New Austin facility a 'crucial tool'

By Melissa Trudinger
Tuesday, 09 September, 2003

A new structural biology facility, opened today at the Austin Research Institute, will be a crucial tool in understanding disease processes and will lead to real benefits for the sufferers of cancer, inflammation and other diseases, according to ARI director Prof Mark Hogarth.

The Helen Macpherson Smith Trust Protein Structure Discovery Facility, which is underpinned by a state-of-the-art Rigaku X-ray crystallography generator, has been in operation since June and is already providing high-quality results much faster than previously, Hogarth said.

Among the success stories so far is the structure of an allele of the Fc receptor linked to autoimmune conditions, and an anticancer therapeutic antibody solved in collaboration with Dr Andrew Scott at the Ludwig Institute.

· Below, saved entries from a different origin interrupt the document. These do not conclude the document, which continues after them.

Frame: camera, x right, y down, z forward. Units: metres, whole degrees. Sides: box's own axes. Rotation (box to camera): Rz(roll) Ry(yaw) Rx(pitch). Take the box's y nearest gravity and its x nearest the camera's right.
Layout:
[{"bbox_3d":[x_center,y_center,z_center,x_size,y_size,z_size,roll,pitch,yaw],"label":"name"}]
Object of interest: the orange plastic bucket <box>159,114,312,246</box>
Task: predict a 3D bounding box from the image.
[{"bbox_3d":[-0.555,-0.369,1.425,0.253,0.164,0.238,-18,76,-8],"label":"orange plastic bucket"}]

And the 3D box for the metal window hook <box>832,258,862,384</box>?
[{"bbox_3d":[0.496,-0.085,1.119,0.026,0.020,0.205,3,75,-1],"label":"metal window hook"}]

The installation of the machine came at a great time, according to the head of the structural biology laboratory Dr Paul Ramsland, as it allowed the researchers to maximise their preparations for a recent trip to the Chicago synchrotron.

"We took 32 crystals from eight or nine different projects," Ramsland said, noting that once the Australian synchrotron was up and running at Monash University, it would be even easier to get high-quality protein structures.

The next step for the ARI will be to put into place more automated procedures for protein crystallisation. Currently done by hand, the researchers have been trying out methods in a 96-well format, suitable for robotics. Out of four proteins attempted so far, successful crystals have been made in each case, and three structures have been solved, Ramsland said.

Hogarth said the use of robotics to produce crystals in a high throughput fashion was somewhat controversial. "Some people think that high throughput crystallisation is not useful but at the end of the day, if you can produce [crystals] faster, it's good," he said.

And crystals of lesser quality can still provide useful data, particularly with the sensitivity achieved by the new instrument, he said.

The facility, which cost more than AUD$800,000 to set up, was funded by grants from the Helen Macpherson Smith Trust, the Ian Potter Foundation, the Jack Brockhoff Foundation, the Urquhart Foundation, the Ronald Geoffrey Arnott Foundation and the Scobie and Claire MacKinnon Trust.

It was opened by Victorian Innovation Minister John Brumby.